What the task requires: Begin at the line of the data that has "What is the lowest" and stop after the last line, then write those lines again with every "series" replaced by "line" and all else unchanged. Leave the pictures out of your answer.

Segment Start: Material for this exercise

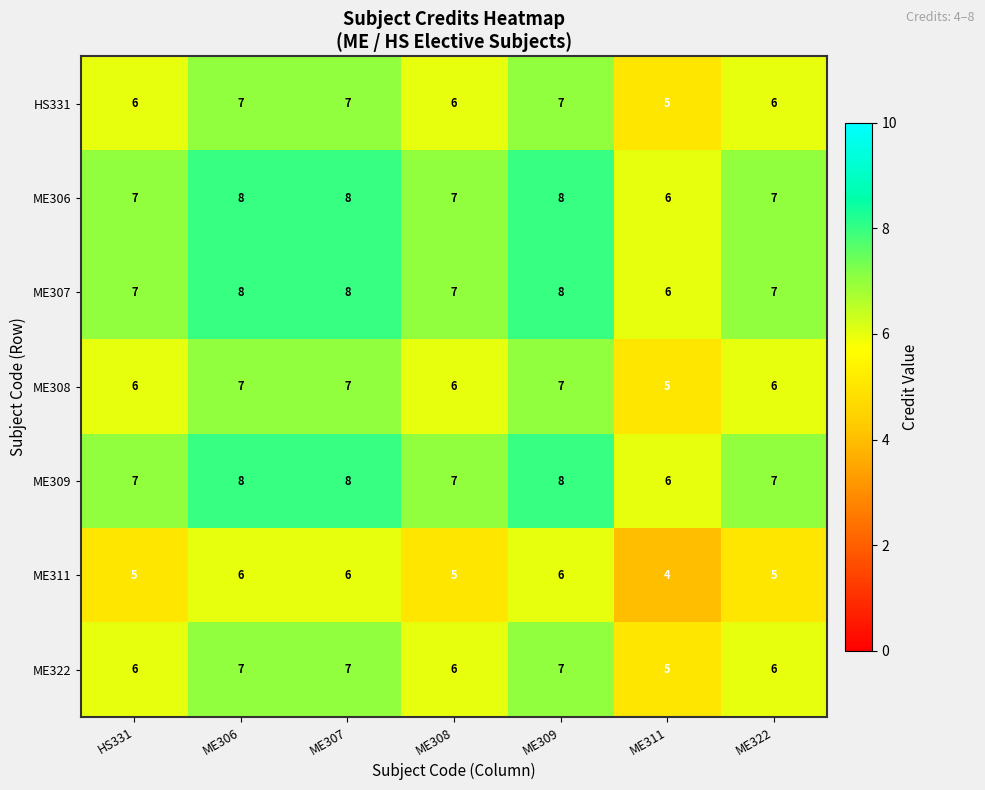

The ME309 series shows 14 at ME309. True or false?

False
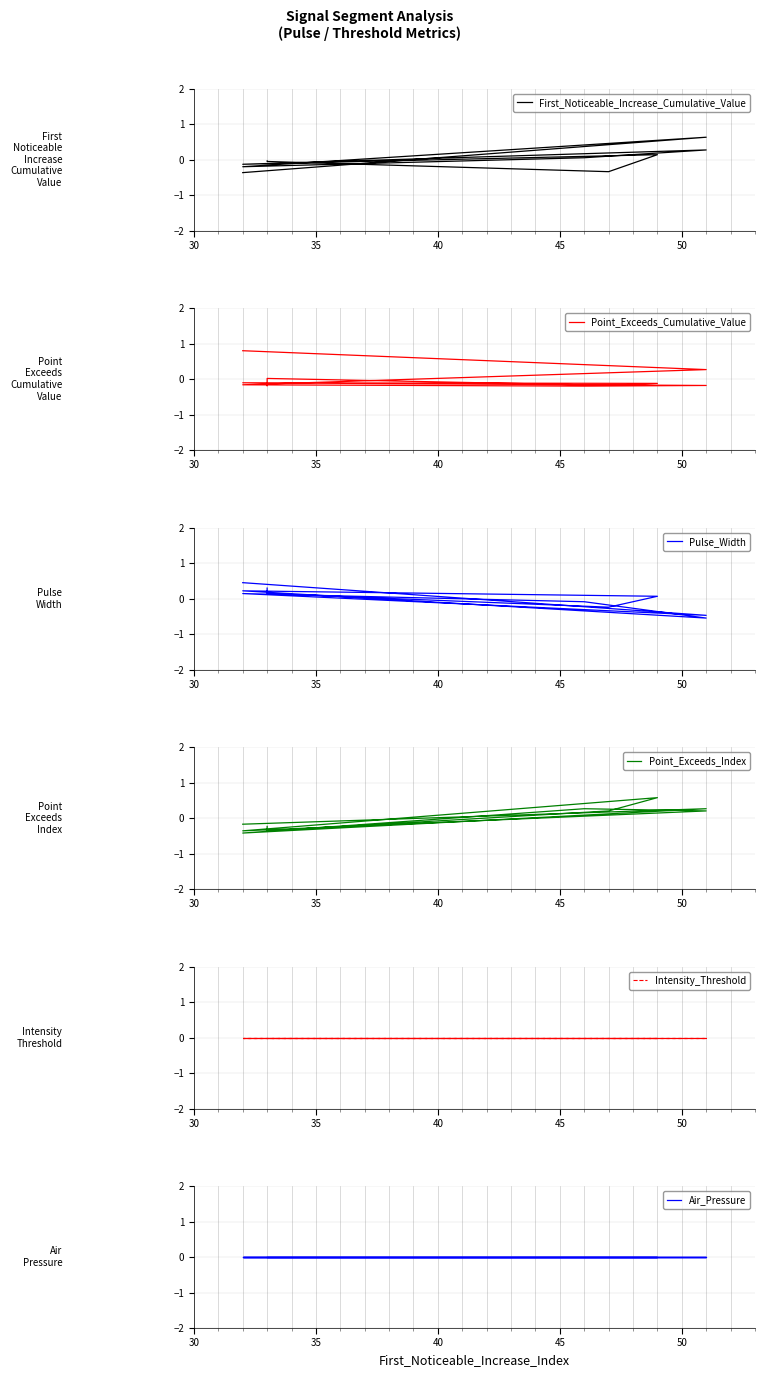

Which series has the largest range (max minus min)?

First_Noticeable_Increase_Cumulative_Value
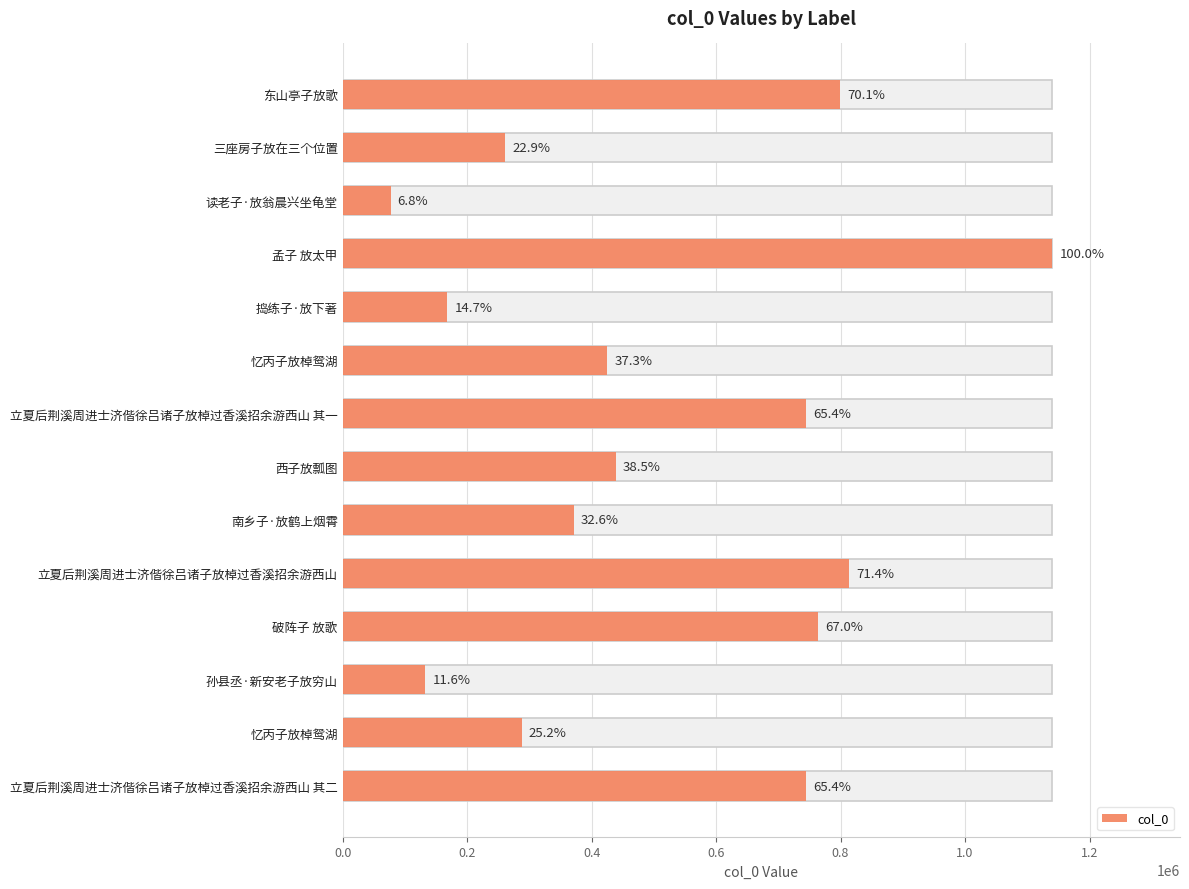

What is the smallest value displayed?

76967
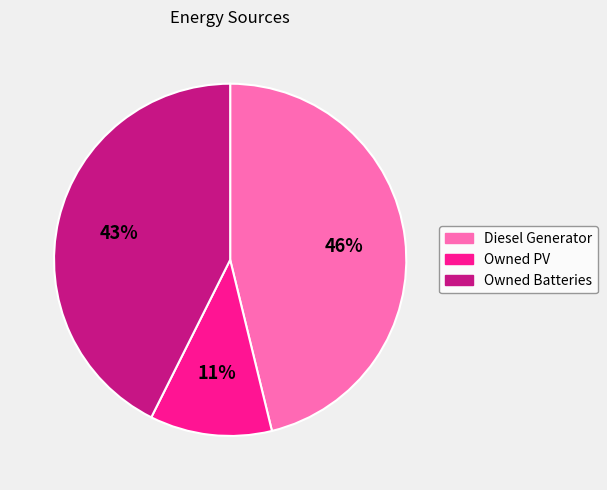

Rank the categories by value from highest to lowest.

Diesel Generator, Owned Batteries, Owned PV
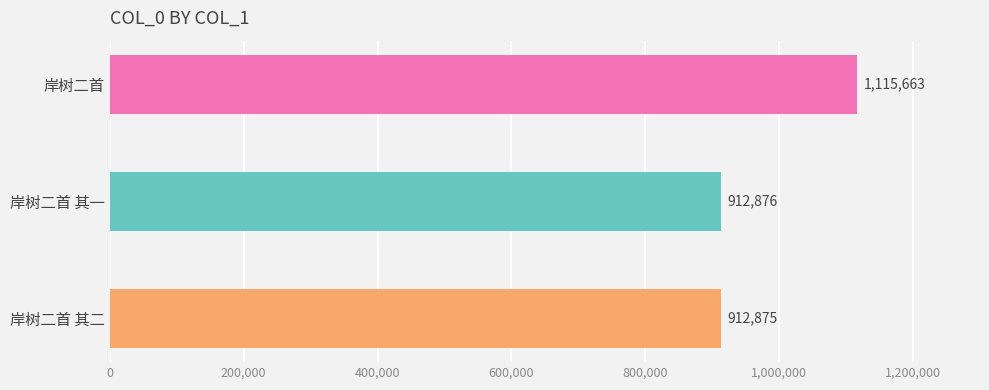

What is the ratio of the value at 岸树二首 其二 to the value at 岸树二首 其一?

1.0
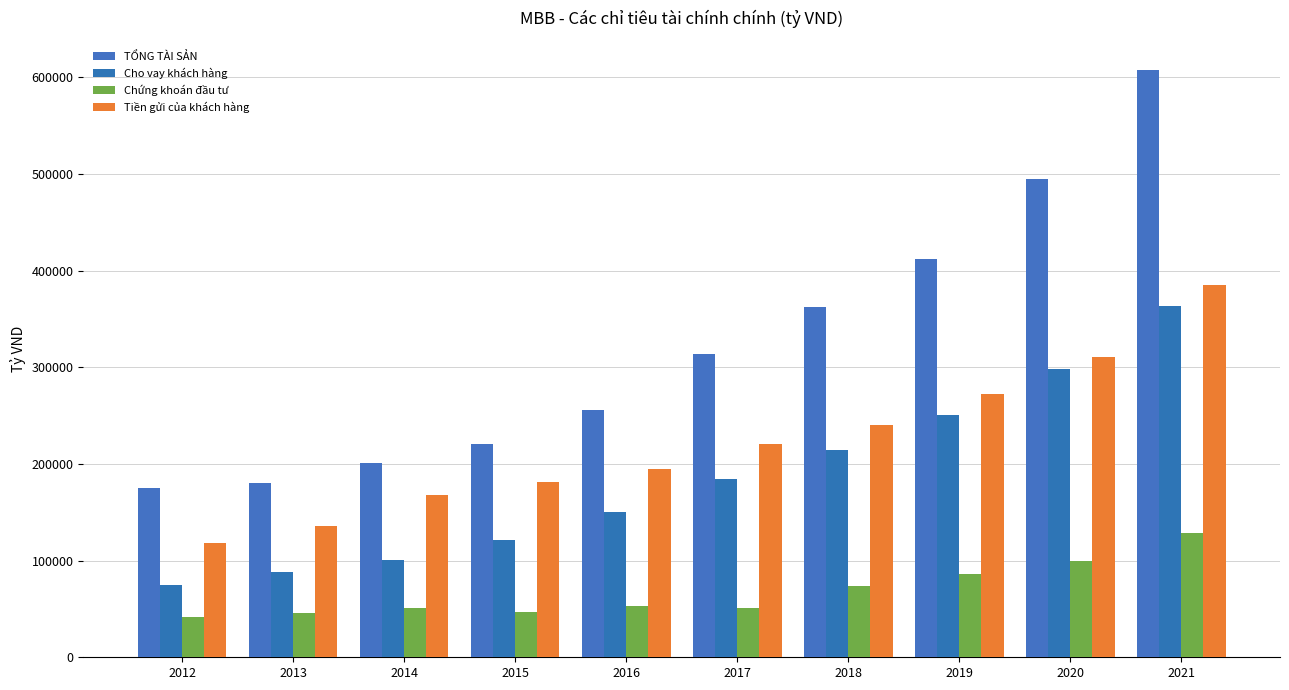

How many data points does each series have?

10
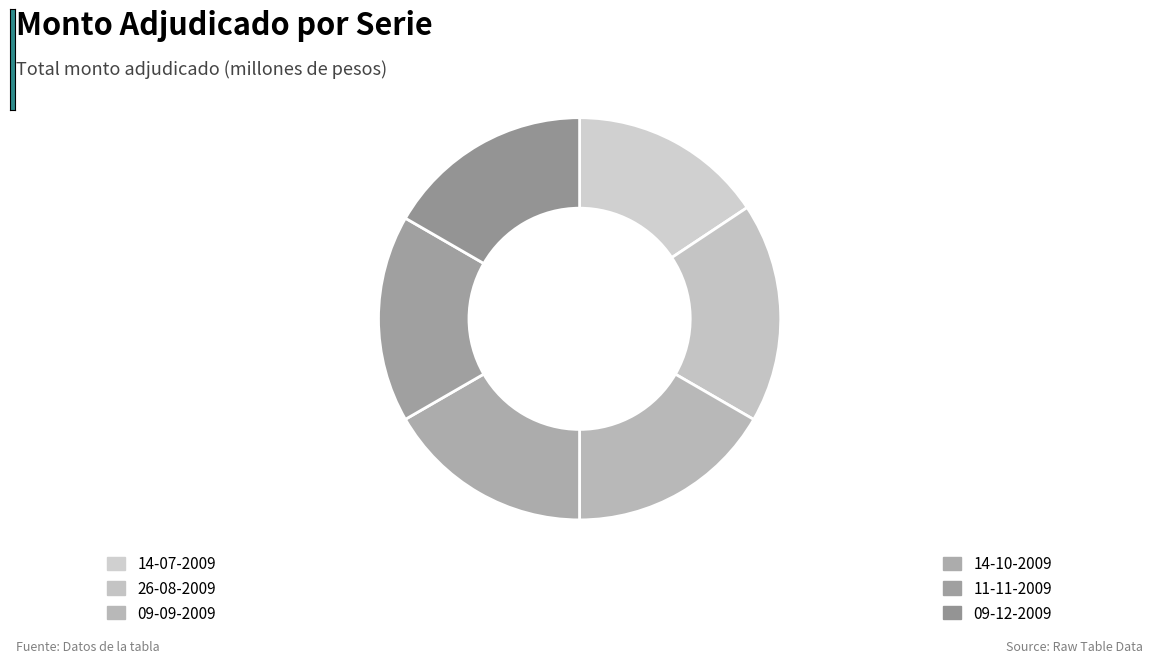

Approximately how many times larger is the value at 14-07-2009 compared to 09-12-2009?

0.9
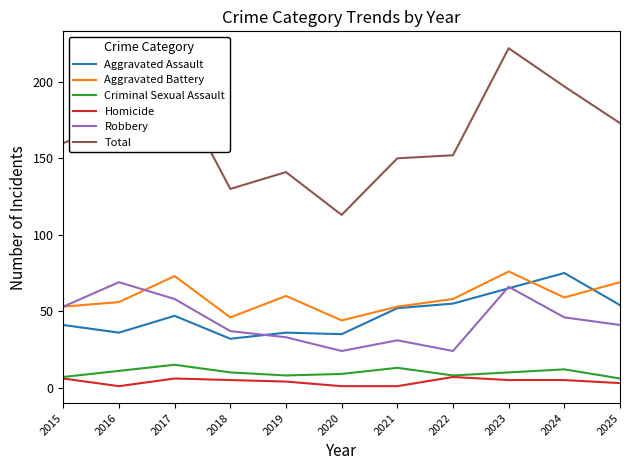

What is the lowest value of the Aggravated Battery series?

44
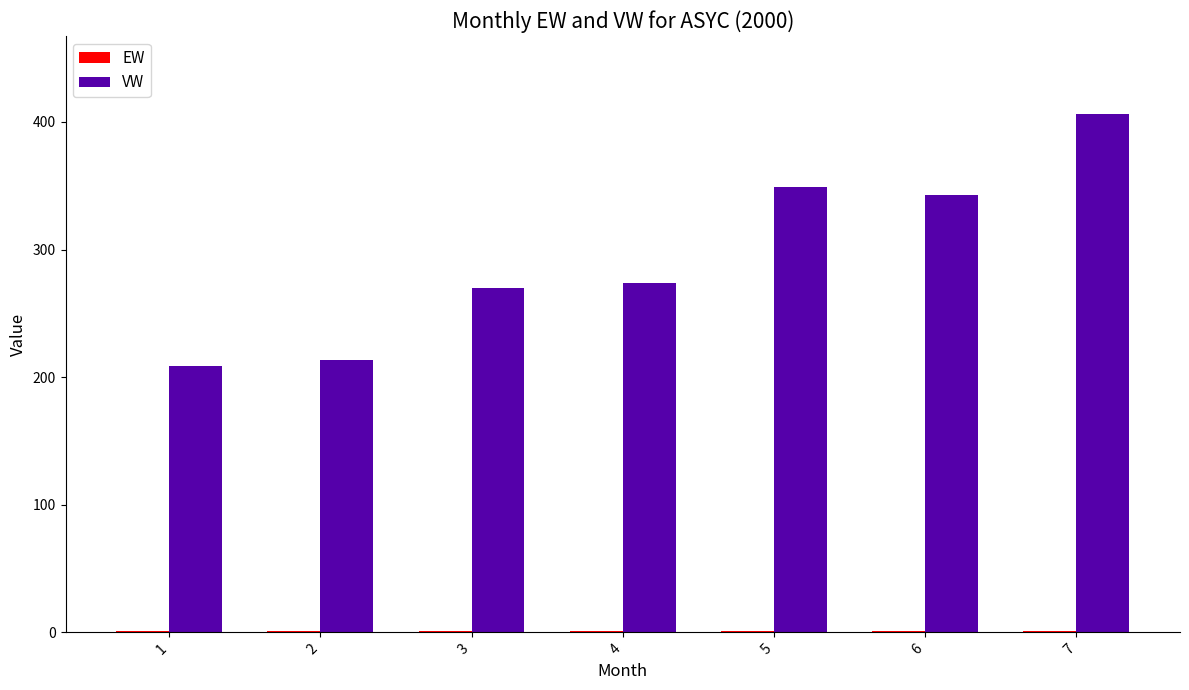

Which series has the widest spread of values?

VW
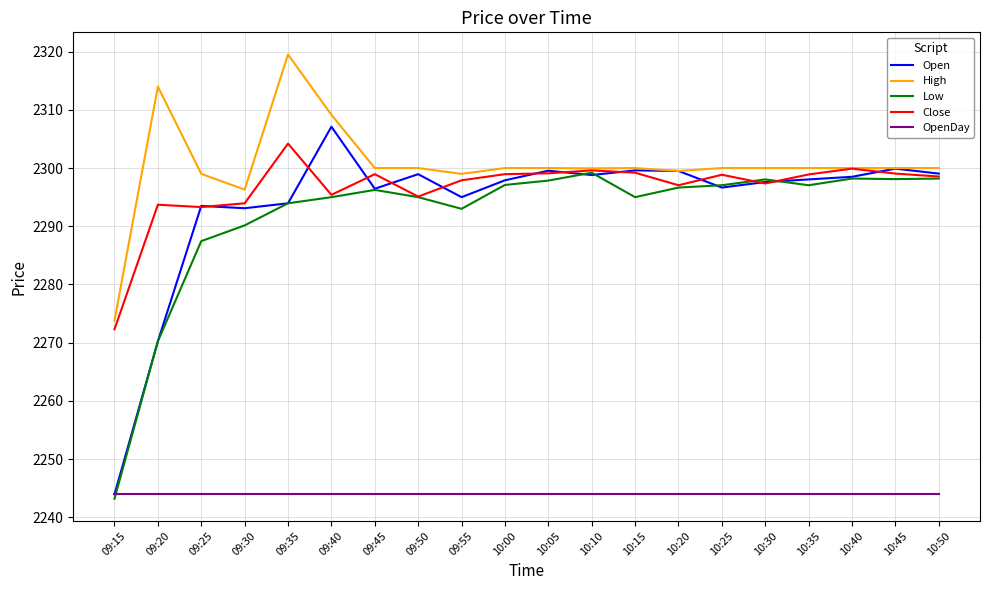

What is the average value of the OpenDay series?

2244.0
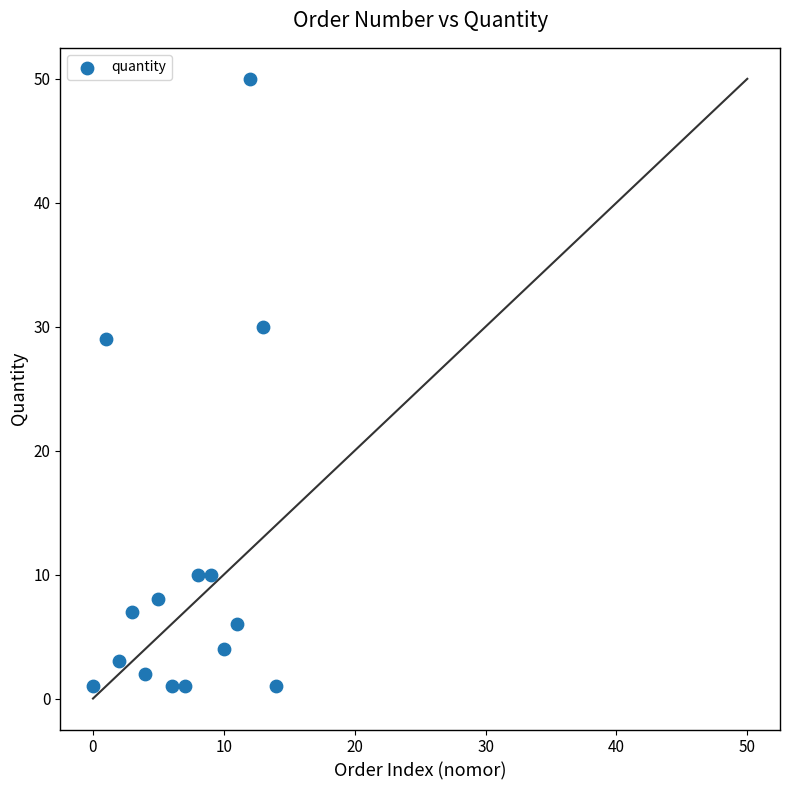

What Y value in the scatter plot is closest to 25?

29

Segment End: Material for this exercise

Solution below:
What is the lowest value of the Aggravated Battery line?

44

Which line has the widest spread of values?

VW

What is the average value of the OpenDay line?

2244.0

What Y value in the scatter plot is closest to 25?

29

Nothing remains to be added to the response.